*Alıntılanan metin*
··········
28 Nisan 2011

Ecevit afişi AKP ve CHP için neler söylüyor?

Antalya’nın Elmalı ilçesinde AKP örgütünün yaptırdığı tartışmalı afiş, iki parti açısından da yapılan bir mazi...


Antalya’nın Elmalı ilçesinde AKP örgütünün yaptırdığı tartışmalı afiş, iki parti açısından da yapılan bir mazi turunda o kadar tuhaf olayları yan yana getiriyor ki, çılgın mılgın projeyi bir kenara bırakıp sizinle paylaşmak istedim.
Afiş, biliyorsunuz, ABD Başkanı Bill Clinton ile Beyaz Saray’da görüşen dönemin Başbakanı Bülent Ecevit’in Oval Ofis’te verdiği görüntüyü, bir itibar erozyonu efektiyle yansıtma fikrine dayanıyor. Görüşmenin yapıldığı 2000 yılı, Marmara’daki 1999 depreminin hemen ertesine rastlıyor. Clinton’ın, küçük Erkan burnunu sıkarken verdiği ünlü pozla hatırda kalan deprem ziyaretinin de üç-beş ay sonrasına.
O sırada 75 yaşında olan Ecevit’in, mücadele ettiği hastalıkların da yıprattığı yorgun bedenini taşırken zorlandığı biliniyor. Oval Ofis’te arkasındaki koltuğun sırtına ilişmiş genç Amerikalı’nın karşısında Ecevit, evet, düşmüş omuzları ve önünde birleştirdiği elleriyle, bedenine artık büyük gelmeye başlamış ceketiyle mecalsiz bir görüntü veriyor.

AKP afişinde bu Ecevit-Clinton fotoğrafının yanında 10 yıl sonraki Erdoğan-Obama fotoğrafı “10 yılda Türkiye’nin itibarını yükselttik” alt yazısıyla veriliyor.
Siyaset acımasız elbette, AKP örgütünün böyle bir afiş hazırlaması da meşru. Ancak, ne kadar halsiz ve hasta da olsa, Ecevit o afişin iddia ettiği “süklüm püklüm” bir insan değildi, hiçbir zaman olmadı.

O portreye Kaddafi’nin karşısındaki Erbakan uyar
Türk diplomasi tarihinde “süklüm püklüm bir Başbakan” portresi çizilecekse eğer, merhum Necmettin Erbakan’a özel bir sayfa açmak gerekir. Türkiye, 6 Ekim 1996’da, Muammer Kaddafi’nin çadırına konuk olan Başbakan Erbakan’ın muhatap olduğu bir rezaletle aşağılandı. Libya diktatörü, konuğuna, Başbakanı olduğu Türkiye’nin “1. Dünya Savaşı’ndan sonra iradesini kaybettiğini, ABD üslerinin işgali altında bulunduğunu, Kürtlerin bağımsızlık mücadelesine direnmemesi gerektiğini, Siyonist İsrail ile işbirliğini kesmesini” söyleyebildi.
··········
*Alıştırma verileri*
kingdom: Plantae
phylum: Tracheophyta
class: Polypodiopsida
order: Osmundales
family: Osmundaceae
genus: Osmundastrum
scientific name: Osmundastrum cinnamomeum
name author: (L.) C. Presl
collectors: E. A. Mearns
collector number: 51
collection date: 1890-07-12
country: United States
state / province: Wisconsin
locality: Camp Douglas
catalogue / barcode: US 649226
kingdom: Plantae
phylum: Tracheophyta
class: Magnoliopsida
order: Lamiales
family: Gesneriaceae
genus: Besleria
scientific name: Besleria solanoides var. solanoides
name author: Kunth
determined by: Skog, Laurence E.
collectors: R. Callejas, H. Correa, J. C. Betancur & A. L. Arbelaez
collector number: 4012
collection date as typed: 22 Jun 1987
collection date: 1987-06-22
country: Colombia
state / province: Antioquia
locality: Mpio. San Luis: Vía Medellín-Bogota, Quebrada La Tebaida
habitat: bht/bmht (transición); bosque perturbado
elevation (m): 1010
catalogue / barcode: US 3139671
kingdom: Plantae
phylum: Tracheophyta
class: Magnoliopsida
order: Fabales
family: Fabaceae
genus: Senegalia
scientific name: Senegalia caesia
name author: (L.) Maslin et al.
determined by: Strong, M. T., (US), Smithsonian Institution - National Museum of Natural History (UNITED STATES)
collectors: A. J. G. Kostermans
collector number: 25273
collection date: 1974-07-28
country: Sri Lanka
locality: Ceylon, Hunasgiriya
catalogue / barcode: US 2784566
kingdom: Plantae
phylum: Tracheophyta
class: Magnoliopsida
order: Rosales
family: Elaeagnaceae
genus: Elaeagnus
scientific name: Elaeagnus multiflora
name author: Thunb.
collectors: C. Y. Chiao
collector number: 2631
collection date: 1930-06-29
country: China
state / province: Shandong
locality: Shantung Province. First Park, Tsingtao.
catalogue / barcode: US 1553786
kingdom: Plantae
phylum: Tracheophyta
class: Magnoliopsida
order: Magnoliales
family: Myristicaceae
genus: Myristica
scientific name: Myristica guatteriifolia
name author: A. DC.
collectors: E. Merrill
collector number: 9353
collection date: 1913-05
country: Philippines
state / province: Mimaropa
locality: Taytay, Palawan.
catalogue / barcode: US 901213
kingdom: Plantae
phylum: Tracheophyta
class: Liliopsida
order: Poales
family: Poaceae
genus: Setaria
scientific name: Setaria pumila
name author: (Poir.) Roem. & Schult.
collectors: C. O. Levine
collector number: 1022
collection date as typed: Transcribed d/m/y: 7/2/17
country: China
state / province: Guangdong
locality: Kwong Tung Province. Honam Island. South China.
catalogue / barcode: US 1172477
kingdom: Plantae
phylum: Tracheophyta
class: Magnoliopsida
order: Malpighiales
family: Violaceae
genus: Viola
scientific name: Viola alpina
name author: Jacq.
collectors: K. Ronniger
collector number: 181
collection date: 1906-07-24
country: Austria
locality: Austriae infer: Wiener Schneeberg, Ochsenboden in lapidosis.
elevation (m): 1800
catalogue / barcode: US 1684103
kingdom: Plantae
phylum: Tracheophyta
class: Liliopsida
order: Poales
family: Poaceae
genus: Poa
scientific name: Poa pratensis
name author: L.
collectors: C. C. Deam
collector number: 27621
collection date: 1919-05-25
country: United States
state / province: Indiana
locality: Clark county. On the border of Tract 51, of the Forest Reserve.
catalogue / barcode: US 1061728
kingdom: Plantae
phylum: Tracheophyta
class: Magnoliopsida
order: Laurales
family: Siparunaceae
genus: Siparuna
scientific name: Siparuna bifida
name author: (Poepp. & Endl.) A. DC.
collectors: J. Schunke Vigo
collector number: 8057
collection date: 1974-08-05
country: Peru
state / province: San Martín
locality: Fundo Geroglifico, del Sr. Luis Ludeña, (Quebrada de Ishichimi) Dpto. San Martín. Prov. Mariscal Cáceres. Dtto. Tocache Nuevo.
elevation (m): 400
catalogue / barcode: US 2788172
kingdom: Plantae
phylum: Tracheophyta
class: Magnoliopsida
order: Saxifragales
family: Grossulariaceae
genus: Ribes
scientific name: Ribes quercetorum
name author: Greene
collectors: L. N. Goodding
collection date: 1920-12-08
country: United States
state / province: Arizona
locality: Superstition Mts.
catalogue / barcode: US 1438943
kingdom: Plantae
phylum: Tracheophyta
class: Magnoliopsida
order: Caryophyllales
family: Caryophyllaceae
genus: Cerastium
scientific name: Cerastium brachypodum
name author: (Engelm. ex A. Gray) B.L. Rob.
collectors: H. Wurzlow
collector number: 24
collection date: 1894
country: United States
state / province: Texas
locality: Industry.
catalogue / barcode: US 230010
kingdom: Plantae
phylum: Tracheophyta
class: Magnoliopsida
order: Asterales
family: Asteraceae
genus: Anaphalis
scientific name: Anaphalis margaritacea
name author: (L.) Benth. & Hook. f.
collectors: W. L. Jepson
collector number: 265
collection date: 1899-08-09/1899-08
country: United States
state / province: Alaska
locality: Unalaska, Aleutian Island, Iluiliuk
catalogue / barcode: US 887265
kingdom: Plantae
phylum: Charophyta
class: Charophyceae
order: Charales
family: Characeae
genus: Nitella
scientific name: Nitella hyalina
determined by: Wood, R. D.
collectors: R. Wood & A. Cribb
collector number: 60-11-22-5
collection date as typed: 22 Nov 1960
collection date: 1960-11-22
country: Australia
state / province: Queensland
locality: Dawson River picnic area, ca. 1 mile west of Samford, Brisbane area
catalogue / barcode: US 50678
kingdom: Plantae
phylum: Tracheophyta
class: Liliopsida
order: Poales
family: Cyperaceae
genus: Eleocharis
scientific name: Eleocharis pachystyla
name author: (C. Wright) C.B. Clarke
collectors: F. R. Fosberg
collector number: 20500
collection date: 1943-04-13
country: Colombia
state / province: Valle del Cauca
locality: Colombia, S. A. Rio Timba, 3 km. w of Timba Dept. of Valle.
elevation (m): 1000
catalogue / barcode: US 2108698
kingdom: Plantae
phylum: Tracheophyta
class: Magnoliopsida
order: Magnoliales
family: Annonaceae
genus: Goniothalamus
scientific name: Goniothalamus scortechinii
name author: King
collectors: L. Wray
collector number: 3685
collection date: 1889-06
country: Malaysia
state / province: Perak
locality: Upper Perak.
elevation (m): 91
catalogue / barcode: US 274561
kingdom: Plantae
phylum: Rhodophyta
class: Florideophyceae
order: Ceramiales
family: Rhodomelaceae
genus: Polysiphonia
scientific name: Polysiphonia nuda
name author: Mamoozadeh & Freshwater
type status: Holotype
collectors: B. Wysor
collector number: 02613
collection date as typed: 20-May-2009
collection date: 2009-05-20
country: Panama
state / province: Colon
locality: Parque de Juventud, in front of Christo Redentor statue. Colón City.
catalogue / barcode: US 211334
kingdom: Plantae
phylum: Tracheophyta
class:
··········
*Alıştırma görevleri*
1. Ecevit afişiyle ilgili yazıda "AKP afişinde bu" ile "alt yazısıyla veriliyor." arasında kalan bölümü, iki uç da dahil olmak üzere, hiçbir değişiklik yapmadan yineleyin.
2. Listede "name author: Greene" ifadesini içeren satır ile "collector number: 20500" ifadesini içeren satır arasındaki satırları, bu iki satır da dahil, birebir kopyalayın. Bunların dışında hiçbir satır yazmayın.

*Yazılı cevaplar*
1.
AKP afişinde bu Ecevit-Clinton fotoğrafının yanında 10 yıl sonraki Erdoğan-Obama fotoğrafı “10 yılda Türkiye’nin itibarını yükselttik” alt yazısıyla veriliyor.

2.
name author: Greene
collectors: L. N. Goodding
collection date: 1920-12-08
country: United States
state / province: Arizona
locality: Superstition Mts.
catalogue / barcode: US 1438943
kingdom: Plantae
phylum: Tracheophyta
class: Magnoliopsida
order: Caryophyllales
family: Caryophyllaceae
genus: Cerastium
scientific name: Cerastium brachypodum
name author: (Engelm. ex A. Gray) B.L. Rob.
collectors: H. Wurzlow
collector number: 24
collection date: 1894
country: United States
state / province: Texas
locality: Industry.
catalogue / barcode: US 230010
kingdom: Plantae
phylum: Tracheophyta
class: Magnoliopsida
order: Asterales
family: Asteraceae
genus: Anaphalis
scientific name: Anaphalis margaritacea
name author: (L.) Benth. & Hook. f.
collectors: W. L. Jepson
collector number: 265
collection date: 1899-08-09/1899-08
country: United States
state / province: Alaska
locality: Unalaska, Aleutian Island, Iluiliuk
catalogue / barcode: US 887265
kingdom: Plantae
phylum: Charophyta
class: Charophyceae
order: Charales
family: Characeae
genus: Nitella
scientific name: Nitella hyalina
determined by: Wood, R. D.
collectors: R. Wood & A. Cribb
collector number: 60-11-22-5
collection date as typed: 22 Nov 1960
collection date: 1960-11-22
country: Australia
state / province: Queensland
locality: Dawson River picnic area, ca. 1 mile west of Samford, Brisbane area
catalogue / barcode: US 50678
kingdom: Plantae
phylum: Tracheophyta
class: Liliopsida
order: Poales
family: Cyperaceae
genus: Eleocharis
scientific name: Eleocharis pachystyla
name author: (C. Wright) C.B. Clarke
collectors: F. R. Fosberg
collector number: 20500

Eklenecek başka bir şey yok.